The National Defense Authorization Act doesn't give the military carte blanche to unleash malware across the Web. Rather, according to the act, such attacks must be carried out upon the President's direction, and are subject to both the law of warfare and the War Powers Resolution.
The military has long been interested in developing offensive cyber capabilities, but has rarely been open about it in public. In recent months, however, that's begun to change.
National Security Agency director and Cyber Command commander Gen. Keith Alexander said in October that "the advantage is on the offense" regarding cyber, and that the government should in some cases go after botnets and other malicious actors. Then, in November, the Defense Advanced Research Projects Agency (DARPA) for the first time publicly discussed the fact that it was doing research into offensive cyber capabilities.

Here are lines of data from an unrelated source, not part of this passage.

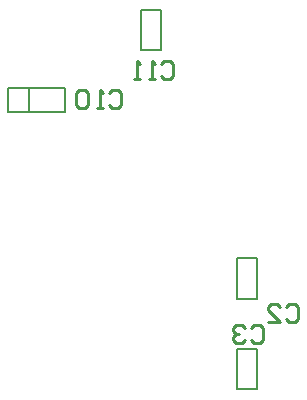
<source format=gbo>
G04*
G04 #@! TF.GenerationSoftware,Altium Limited,Altium Designer,21.2.0 (30)*
G04*
G04 Layer_Color=32896*
%FSLAX25Y25*%
%MOIN*%
G70*
G04*
G04 #@! TF.SameCoordinates,24C036CF-A714-49DE-BC46-324F11CC7487*
G04*
G04*
G04 #@! TF.FilePolarity,Positive*
G04*
G01*
G75*
%ADD10C,0.00787*%
%ADD15C,0.01000*%
D10*
X93799Y73228D02*
Y86614D01*
X100295Y73228D02*
Y86614D01*
X93799D02*
X100295D01*
X93799Y73228D02*
X100295D01*
X17520Y135433D02*
X36417D01*
Y143307D01*
X17520D02*
X36417D01*
X17520Y135433D02*
Y143307D01*
X24213Y135433D02*
Y143307D01*
X61713Y169390D02*
X68209D01*
X61713Y156004D02*
X68209D01*
X61713D02*
Y169390D01*
X68209Y156004D02*
Y169390D01*
X93799Y43012D02*
X100295D01*
X93799Y56398D02*
X100295D01*
Y43012D02*
Y56398D01*
X93799Y43012D02*
Y56398D01*
D15*
X110055Y70602D02*
X111055Y71601D01*
X113054D01*
X114053Y70602D01*
Y66603D01*
X113054Y65603D01*
X111055D01*
X110055Y66603D01*
X104057Y65603D02*
X108055D01*
X104057Y69602D01*
Y70602D01*
X105056Y71601D01*
X107056D01*
X108055Y70602D01*
X68247Y151310D02*
X69247Y152310D01*
X71246D01*
X72246Y151310D01*
Y147312D01*
X71246Y146312D01*
X69247D01*
X68247Y147312D01*
X66248Y146312D02*
X64249D01*
X65248D01*
Y152310D01*
X66248Y151310D01*
X61250Y146312D02*
X59250D01*
X60250D01*
Y152310D01*
X61250Y151310D01*
X50940Y141763D02*
X51939Y142763D01*
X53939D01*
X54939Y141763D01*
Y137764D01*
X53939Y136765D01*
X51939D01*
X50940Y137764D01*
X48940Y136765D02*
X46941D01*
X47941D01*
Y142763D01*
X48940Y141763D01*
X43942D02*
X42942Y142763D01*
X40943D01*
X39943Y141763D01*
Y137764D01*
X40943Y136765D01*
X42942D01*
X43942Y137764D01*
Y141763D01*
X98441Y63318D02*
X99440Y64318D01*
X101440D01*
X102439Y63318D01*
Y59320D01*
X101440Y58320D01*
X99440D01*
X98441Y59320D01*
X96441Y63318D02*
X95442Y64318D01*
X93442D01*
X92443Y63318D01*
Y62319D01*
X93442Y61319D01*
X94442D01*
X93442D01*
X92443Y60319D01*
Y59320D01*
X93442Y58320D01*
X95442D01*
X96441Y59320D01*
M02*

</source>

[ Learn more about DARPA's study of cyber offense strategies. DARPA Boosts Cybersecurity Research Spending 50%. ]
In addition to affirming the military's right to carry out cyber attacks, the defense budget also sets prescriptions for network defense, sets the stage for an insider threat mitigation program, increases collaboration between the DOD and the Department of Homeland Security, and requires the annual report on the Chinese military to include an analysis of its cyber capabilities.
The act directs the secretary of defense to acquire more advanced cybersecurity capabilities to "discover and isolate" successful attacks for which signatures haven't been developed. The capabilities will need to be "adequate to enable well-trained analysts" to discover advanced persistent threats, and work with endpoints, network gateways, and across global networks. The military will have to report to Congress by April 1 as to how it plans to go about meeting this requirement.
The host-based security will need to be able to block unauthorized software and accept authorized software, constantly monitor system settings, and remediate derivations from baseline settings. At the gateway level, the military must capture and analyze network traffic. Cyber Command will set how much data these systems must capture and store, according to the act.
Included in the act is a push toward standardization across the military's security information and event management systems in an effort to improve Cyber Command's ability to see and correlate data across the military's disparate cybersecurity systems. In another nod toward standardization, rather than the development of government-specific technology, the act builds in a requirement that the military look outside its own borders for this capability, toward commercial sources.
The act also directs the military to increase the "number and skill" of cybersecurity pros. The cyber workforce has become an increasingly critical concern across government, including in the military, and the concern has even led to the creation of an interagency effort, the National Initiative for Cybersecurity Education, to accelerate the education and hiring of cyber pros. In addition to hiring more cyber warriors of our own, the act also authorizes the DOD to assign foreign military forces to DOD to train them in the art of cyber war and defense.
As to insider threats, the act requires the military to set up a program over the next two years to detect unauthorized access, use, or transmission of sensitive information. Insider threats have continued to have a raised profile in government since the WikiLeaks debacle unfolded, and the military, home of accused leaker Bradley Manning, has been at the center of much of the debate.
The new law requires the insider threat program to centralize the monitoring and detection of unauthorized activities by monitoring the use of external ports; disabling removable media ports; reporting unusual user activity; implementing role-based access; and using data-loss prevention and data-rights management technology to prevent leaks.